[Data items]
========

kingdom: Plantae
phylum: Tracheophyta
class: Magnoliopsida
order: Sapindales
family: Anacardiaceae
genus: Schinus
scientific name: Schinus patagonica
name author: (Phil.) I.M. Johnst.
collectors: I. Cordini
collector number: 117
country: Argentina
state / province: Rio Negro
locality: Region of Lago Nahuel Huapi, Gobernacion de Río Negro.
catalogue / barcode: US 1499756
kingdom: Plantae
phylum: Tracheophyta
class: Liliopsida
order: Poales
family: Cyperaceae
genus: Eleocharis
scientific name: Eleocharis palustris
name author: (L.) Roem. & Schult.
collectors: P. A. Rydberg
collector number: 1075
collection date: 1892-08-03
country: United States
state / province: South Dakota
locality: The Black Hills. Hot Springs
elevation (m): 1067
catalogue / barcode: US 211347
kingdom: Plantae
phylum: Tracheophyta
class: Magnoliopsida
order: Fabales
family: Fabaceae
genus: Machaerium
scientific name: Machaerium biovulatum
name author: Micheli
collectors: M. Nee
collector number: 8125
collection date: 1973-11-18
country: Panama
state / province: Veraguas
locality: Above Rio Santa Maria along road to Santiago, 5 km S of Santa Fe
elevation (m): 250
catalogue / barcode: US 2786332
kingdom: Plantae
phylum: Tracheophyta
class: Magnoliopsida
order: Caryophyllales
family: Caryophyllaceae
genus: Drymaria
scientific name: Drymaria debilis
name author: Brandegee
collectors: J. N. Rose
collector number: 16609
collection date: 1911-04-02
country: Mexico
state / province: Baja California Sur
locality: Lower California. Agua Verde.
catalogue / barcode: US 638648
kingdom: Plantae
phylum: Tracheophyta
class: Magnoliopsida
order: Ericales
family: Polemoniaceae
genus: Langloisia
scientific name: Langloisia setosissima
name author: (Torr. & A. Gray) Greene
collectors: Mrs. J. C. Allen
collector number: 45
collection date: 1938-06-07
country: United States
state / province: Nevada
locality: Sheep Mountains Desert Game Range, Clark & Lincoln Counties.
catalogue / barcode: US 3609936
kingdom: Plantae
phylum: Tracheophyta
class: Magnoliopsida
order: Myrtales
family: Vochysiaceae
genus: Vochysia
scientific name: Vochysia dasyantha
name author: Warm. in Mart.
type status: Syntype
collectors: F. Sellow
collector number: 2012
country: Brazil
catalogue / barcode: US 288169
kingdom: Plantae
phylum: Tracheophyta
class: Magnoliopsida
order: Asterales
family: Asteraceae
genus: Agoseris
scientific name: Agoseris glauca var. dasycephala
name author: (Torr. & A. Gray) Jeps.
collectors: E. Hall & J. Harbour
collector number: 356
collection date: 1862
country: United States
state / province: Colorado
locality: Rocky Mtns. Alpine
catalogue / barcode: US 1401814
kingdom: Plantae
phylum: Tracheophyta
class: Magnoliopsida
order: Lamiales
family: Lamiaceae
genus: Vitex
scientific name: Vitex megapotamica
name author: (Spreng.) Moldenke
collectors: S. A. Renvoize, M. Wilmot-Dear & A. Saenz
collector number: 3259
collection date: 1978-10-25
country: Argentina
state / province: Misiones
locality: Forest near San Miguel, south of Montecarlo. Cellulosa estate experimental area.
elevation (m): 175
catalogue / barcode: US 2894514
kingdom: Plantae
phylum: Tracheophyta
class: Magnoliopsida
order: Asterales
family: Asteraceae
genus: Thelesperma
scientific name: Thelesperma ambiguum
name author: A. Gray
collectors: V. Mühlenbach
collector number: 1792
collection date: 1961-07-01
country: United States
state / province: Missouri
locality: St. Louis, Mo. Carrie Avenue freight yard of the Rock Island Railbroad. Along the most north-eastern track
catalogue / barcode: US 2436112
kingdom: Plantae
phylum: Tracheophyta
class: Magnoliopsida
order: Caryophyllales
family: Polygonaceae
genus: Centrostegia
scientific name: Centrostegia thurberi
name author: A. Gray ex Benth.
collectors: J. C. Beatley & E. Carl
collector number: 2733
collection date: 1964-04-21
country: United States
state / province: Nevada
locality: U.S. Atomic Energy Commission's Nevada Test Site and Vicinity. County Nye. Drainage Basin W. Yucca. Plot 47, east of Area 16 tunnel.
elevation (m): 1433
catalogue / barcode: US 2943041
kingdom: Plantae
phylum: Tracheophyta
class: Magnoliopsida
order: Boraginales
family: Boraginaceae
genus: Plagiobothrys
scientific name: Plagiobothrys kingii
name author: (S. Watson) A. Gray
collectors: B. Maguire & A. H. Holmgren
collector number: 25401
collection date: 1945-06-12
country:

========

Rewrite the listing from its first line through the line with "collector number: 16609", inclusive, swapping "locality" for "site" and leaving everything else unchanged.

kingdom: Plantae
phylum: Tracheophyta
class: Magnoliopsida
order: Sapindales
family: Anacardiaceae
genus: Schinus
scientific name: Schinus patagonica
name author: (Phil.) I.M. Johnst.
collectors: I. Cordini
collector number: 117
country: Argentina
state / province: Rio Negro
site: Region of Lago Nahuel Huapi, Gobernacion de Río Negro.
catalogue / barcode: US 1499756
kingdom: Plantae
phylum: Tracheophyta
class: Liliopsida
order: Poales
family: Cyperaceae
genus: Eleocharis
scientific name: Eleocharis palustris
name author: (L.) Roem. & Schult.
collectors: P. A. Rydberg
collector number: 1075
collection date: 1892-08-03
country: United States
state / province: South Dakota
site: The Black Hills. Hot Springs
elevation (m): 1067
catalogue / barcode: US 211347
kingdom: Plantae
phylum: Tracheophyta
class: Magnoliopsida
order: Fabales
family: Fabaceae
genus: Machaerium
scientific name: Machaerium biovulatum
name author: Micheli
collectors: M. Nee
collector number: 8125
collection date: 1973-11-18
country: Panama
state / province: Veraguas
site: Above Rio Santa Maria along road to Santiago, 5 km S of Santa Fe
elevation (m): 250
catalogue / barcode: US 2786332
kingdom: Plantae
phylum: Tracheophyta
class: Magnoliopsida
order: Caryophyllales
family: Caryophyllaceae
genus: Drymaria
scientific name: Drymaria debilis
name author: Brandegee
collectors: J. N. Rose
collector number: 16609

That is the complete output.